**Data shown**:

========

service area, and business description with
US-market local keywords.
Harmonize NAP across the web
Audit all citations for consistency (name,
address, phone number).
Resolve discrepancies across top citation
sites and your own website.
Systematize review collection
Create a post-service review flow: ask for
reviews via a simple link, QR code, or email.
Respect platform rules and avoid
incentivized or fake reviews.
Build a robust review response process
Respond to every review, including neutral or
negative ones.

========

**Work order**:
Write the lines out exactly, from the one with "Audit all citations" down to the last line of the listing, and leave out all others.

**Worked solution**:
Audit all citations for consistency (name,
address, phone number).
Resolve discrepancies across top citation
sites and your own website.
Systematize review collection
Create a post-service review flow: ask for
reviews via a simple link, QR code, or email.
Respect platform rules and avoid
incentivized or fake reviews.
Build a robust review response process
Respond to every review, including neutral or
negative ones.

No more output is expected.